§ **DATA PROVIDED**:
┄┄┄┄┄┄

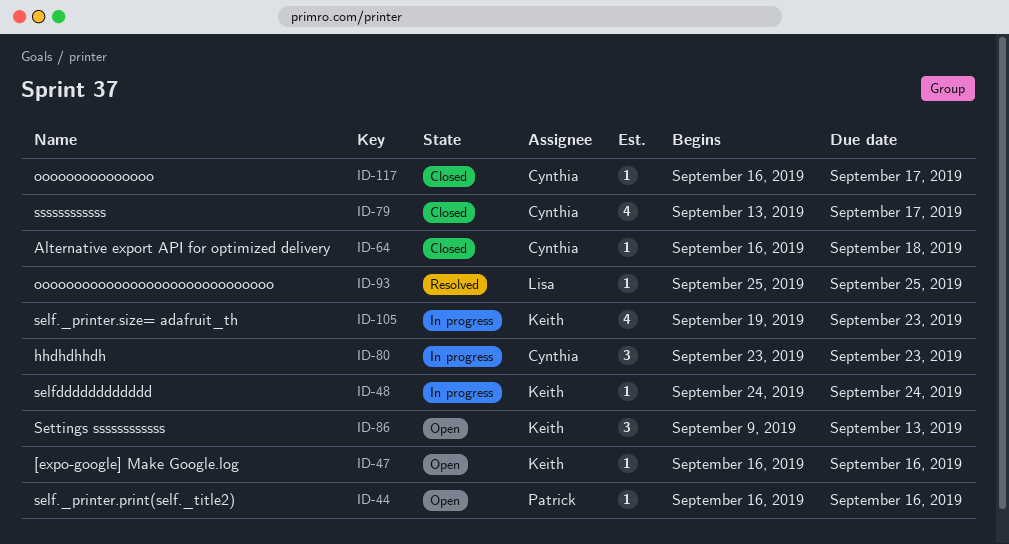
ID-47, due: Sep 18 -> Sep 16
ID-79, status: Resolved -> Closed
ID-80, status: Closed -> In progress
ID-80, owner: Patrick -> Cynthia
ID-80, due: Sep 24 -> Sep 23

┄┄┄┄┄┄

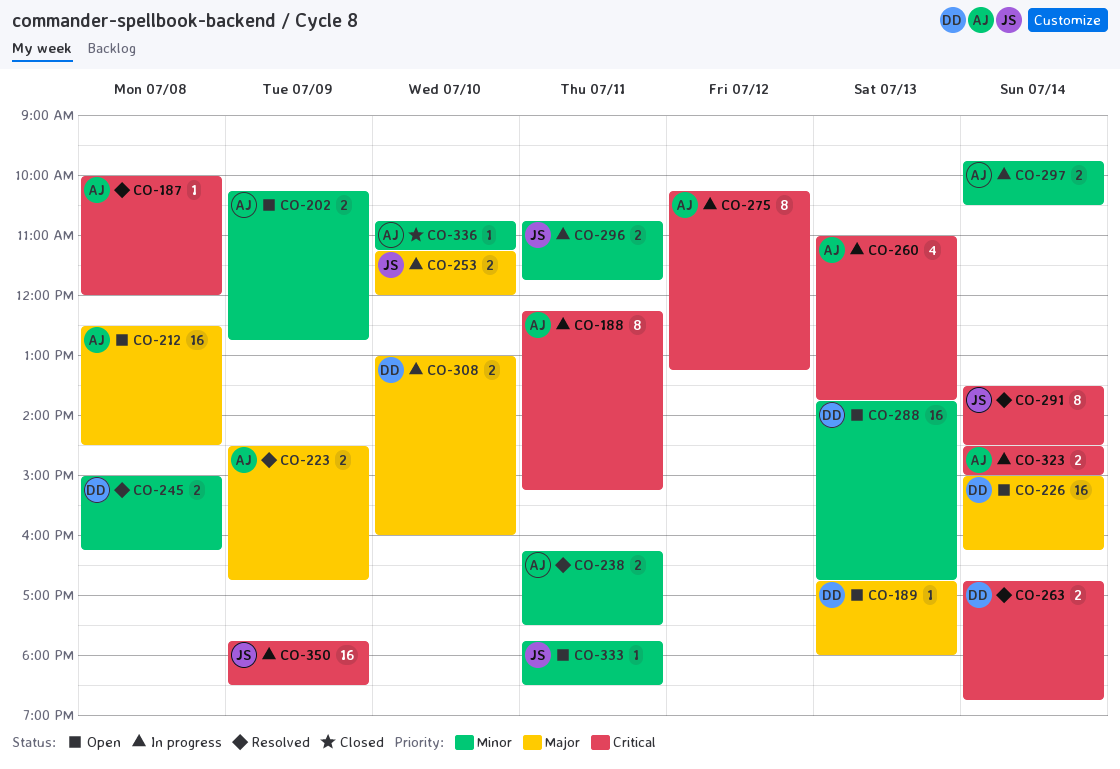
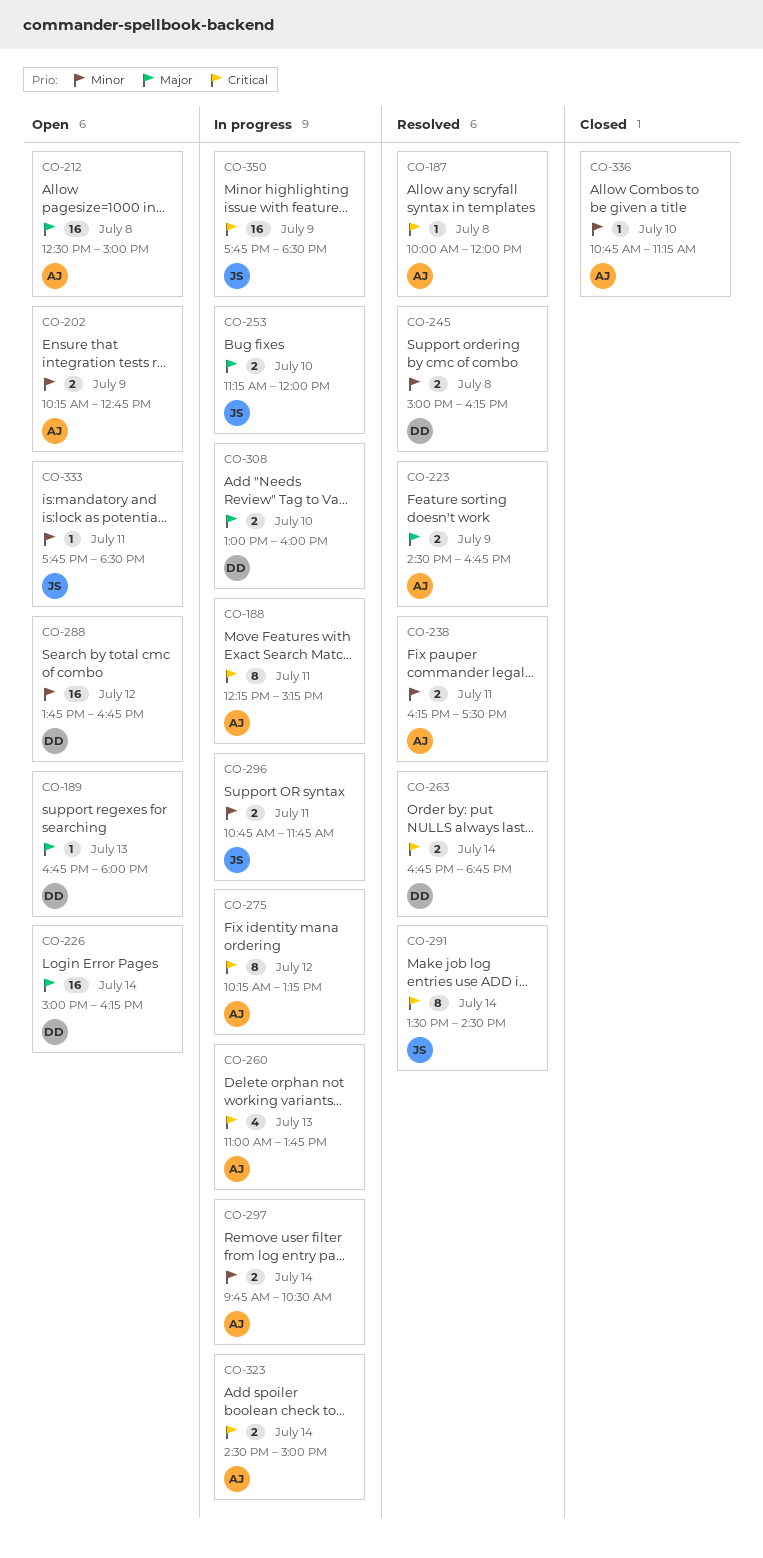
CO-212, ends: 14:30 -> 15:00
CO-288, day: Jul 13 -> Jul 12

┄┄┄┄┄┄

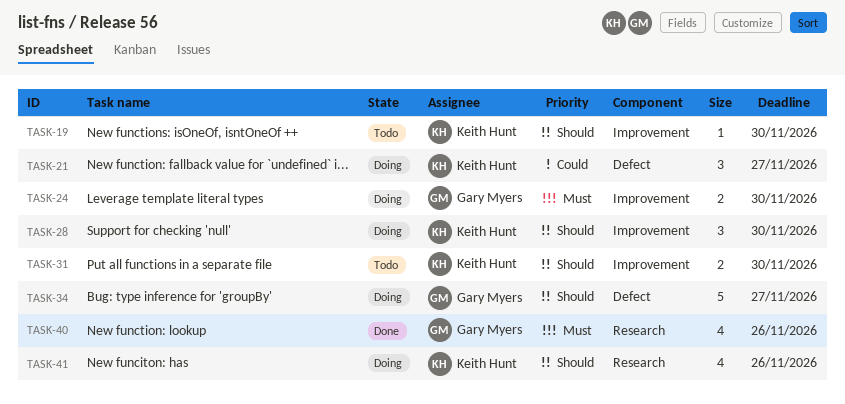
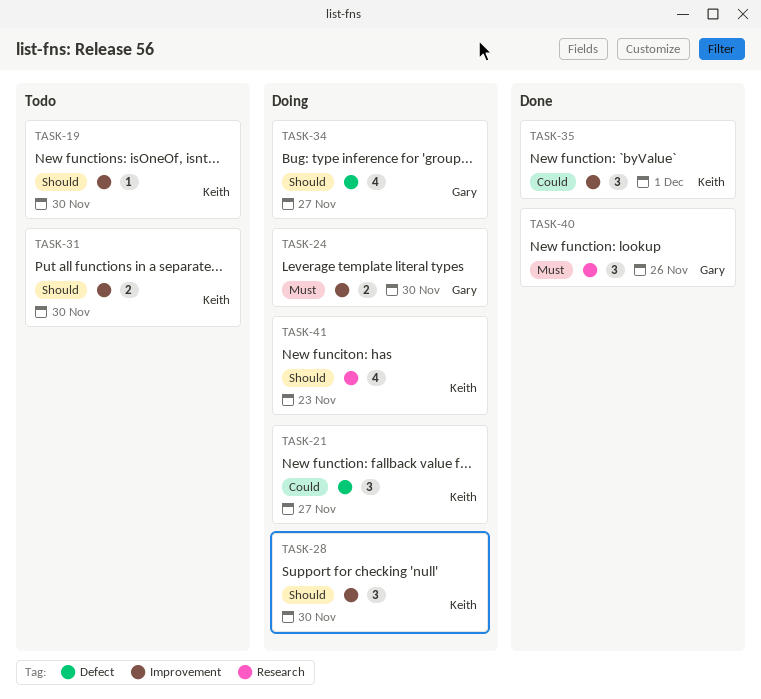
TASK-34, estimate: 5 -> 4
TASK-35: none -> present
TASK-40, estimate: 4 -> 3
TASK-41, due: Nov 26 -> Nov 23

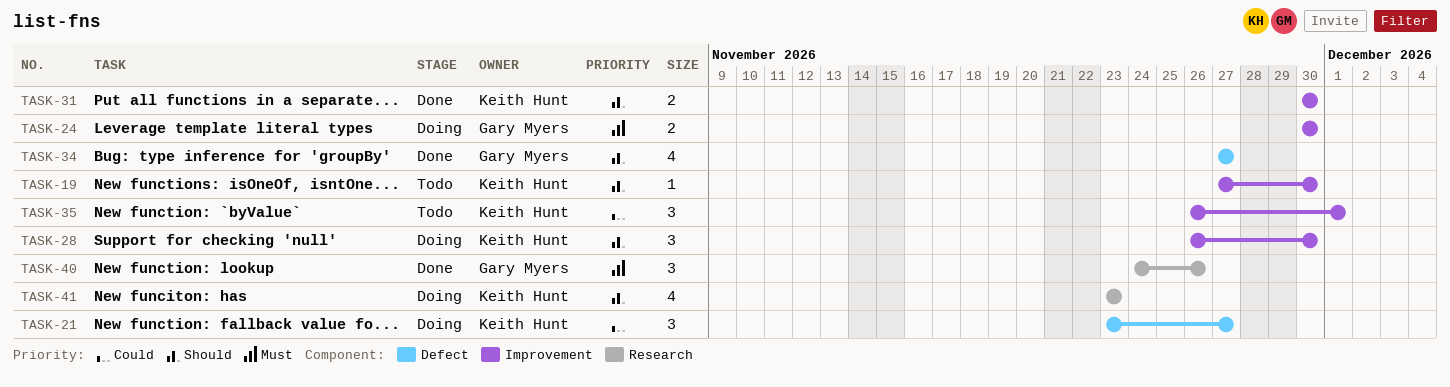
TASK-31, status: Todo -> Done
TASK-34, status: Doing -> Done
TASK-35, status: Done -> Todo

┄┄┄┄┄┄

Could you find every line in the records above that has the string "Todo" and copy it?

TASK-31, status: Todo -> Done
TASK-35, status: Done -> Todo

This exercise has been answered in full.